Global financial shocks, such as COVID-19, and systemic vulnerabilities dramatically threaten the world's economic resilience. These significant events have revealed economic weakness, especially in Organisation of Islamic Cooperation (OIC) member states and other developing nations, resulting in significant job losses, manufacturing disturbances, fiscal imbalances, recessions, and deflationary issues.
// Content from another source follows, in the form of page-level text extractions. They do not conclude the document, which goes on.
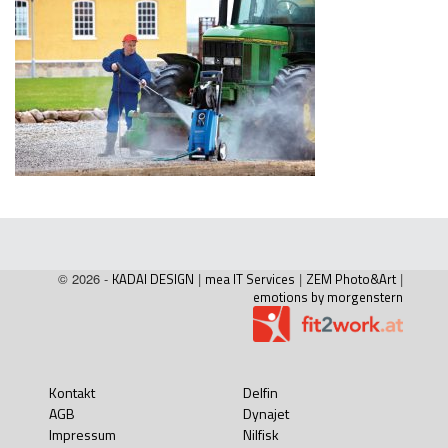
© 2026 -
KADAI DESIGN
|
mea IT Services
|
ZEM Photo&Art
|
emotions by morgenstern
Kontakt
Delfin
AGB
Dynajet
Impressum
Nilfisk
There is a growing concern that existing economic recovery frameworks lack the capacity to support long-term financial resilience and equitable growth. This study examines a comprehensive framework to disclose a resilient economic recovery model that mitigates shocks and leads to sustainability in developing and OIC countries. This study also proposes a hybrid financial innovation model that ascertains government-backed crisis funds with Islamic financing mechanisms. This model can ensure sustainable agricultural funding and promote long-term economic resilience, and has the potential to save a shocked economy from recessions. This study adopts a qualitative case study research approach and combines sustainable economic modeling and a consistent funding framework that is adaptable to OIC nations such as Pakistan, Indonesia, Saudi Arabia, Turkey, Bangladesh, Egypt, Iran, and Malaysia. The study’s findings provide a practical roadmap for policymakers, ensuring that agricultural financing remains stable during economic shocks and recessional periods through the support of universal financial strategies. Additionally, this study contributes to policy innovation by offering a sustainable, debt-free funding roadmap that can be adapted for crises as well as post-crisis recovery in both developing and Islamic economies to guarantee fiscal sustainability and enable the conversion of economic weaknesses into strategic advantages.